- **Exercise objective**
Every line from the line containing "right elbow: (275, 208, -30)" through the final line below is to be repeated exactly; no other line is.

- - -

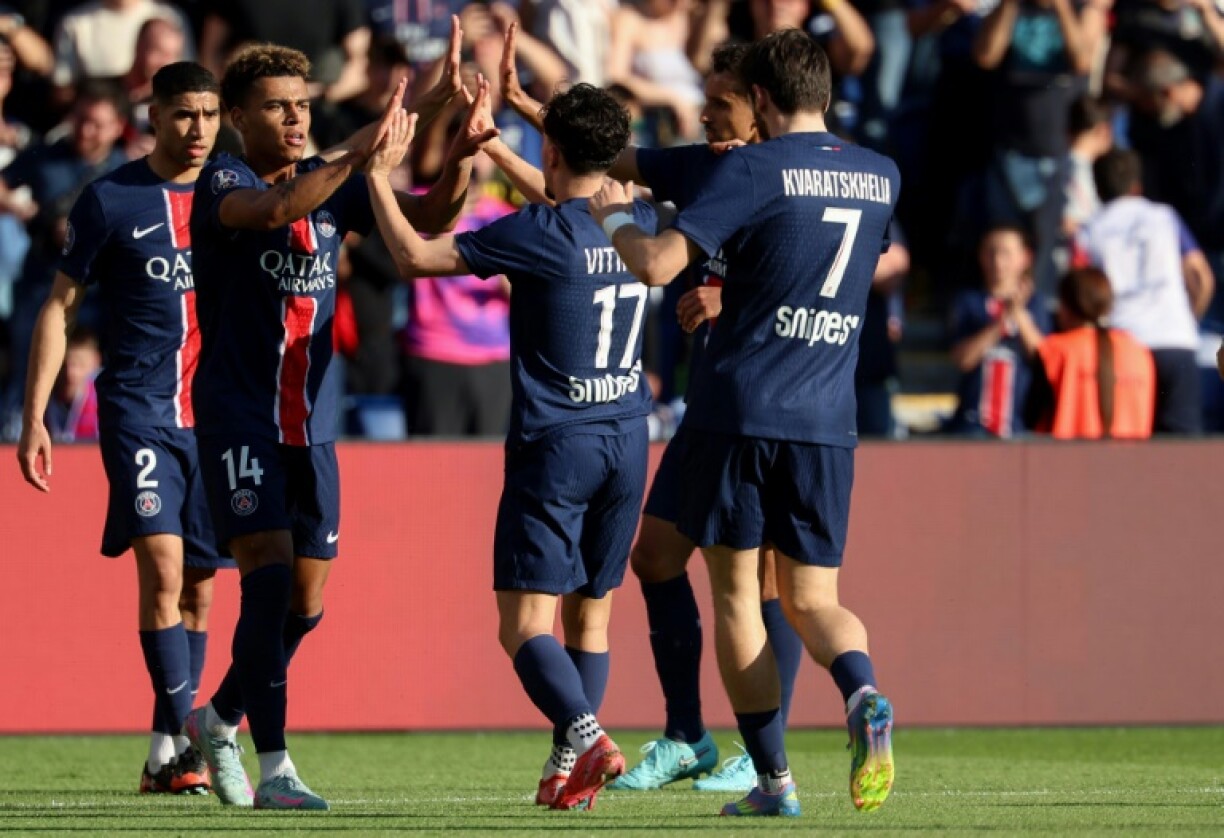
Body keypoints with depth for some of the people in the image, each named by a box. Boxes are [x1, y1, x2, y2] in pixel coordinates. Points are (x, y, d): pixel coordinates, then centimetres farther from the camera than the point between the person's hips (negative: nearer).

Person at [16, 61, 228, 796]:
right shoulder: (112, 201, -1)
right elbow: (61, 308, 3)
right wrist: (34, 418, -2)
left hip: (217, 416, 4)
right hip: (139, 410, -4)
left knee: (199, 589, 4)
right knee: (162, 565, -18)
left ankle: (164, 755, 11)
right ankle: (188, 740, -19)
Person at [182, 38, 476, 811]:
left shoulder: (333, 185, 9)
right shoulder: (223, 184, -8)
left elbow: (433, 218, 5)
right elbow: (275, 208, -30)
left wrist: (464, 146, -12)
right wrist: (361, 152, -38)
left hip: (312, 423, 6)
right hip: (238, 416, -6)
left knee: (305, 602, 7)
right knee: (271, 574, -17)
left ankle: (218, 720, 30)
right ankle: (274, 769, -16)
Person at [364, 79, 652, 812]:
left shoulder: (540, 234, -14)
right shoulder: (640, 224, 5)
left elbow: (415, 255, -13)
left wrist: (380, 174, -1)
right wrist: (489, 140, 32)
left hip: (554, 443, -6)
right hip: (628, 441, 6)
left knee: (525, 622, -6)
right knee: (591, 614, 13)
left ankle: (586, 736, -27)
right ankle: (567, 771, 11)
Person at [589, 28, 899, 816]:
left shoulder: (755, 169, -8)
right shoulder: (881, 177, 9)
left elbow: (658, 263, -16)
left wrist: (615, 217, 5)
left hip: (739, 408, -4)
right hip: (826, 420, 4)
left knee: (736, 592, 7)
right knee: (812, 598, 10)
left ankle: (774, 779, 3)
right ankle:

- - -

- **Expected output**
right elbow: (275, 208, -30)
left wrist: (464, 146, -12)
right wrist: (361, 152, -38)
left hip: (312, 423, 6)
right hip: (238, 416, -6)
left knee: (305, 602, 7)
right knee: (271, 574, -17)
left ankle: (218, 720, 30)
right ankle: (274, 769, -16)
Person at [364, 79, 652, 812]:
left shoulder: (540, 234, -14)
right shoulder: (640, 224, 5)
left elbow: (415, 255, -13)
left wrist: (380, 174, -1)
right wrist: (489, 140, 32)
left hip: (554, 443, -6)
right hip: (628, 441, 6)
left knee: (525, 622, -6)
right knee: (591, 614, 13)
left ankle: (586, 736, -27)
right ankle: (567, 771, 11)
Person at [589, 28, 899, 816]:
left shoulder: (755, 169, -8)
right shoulder: (881, 177, 9)
left elbow: (658, 263, -16)
left wrist: (615, 217, 5)
left hip: (739, 408, -4)
right hip: (826, 420, 4)
left knee: (736, 592, 7)
right knee: (812, 598, 10)
left ankle: (774, 779, 3)
right ankle:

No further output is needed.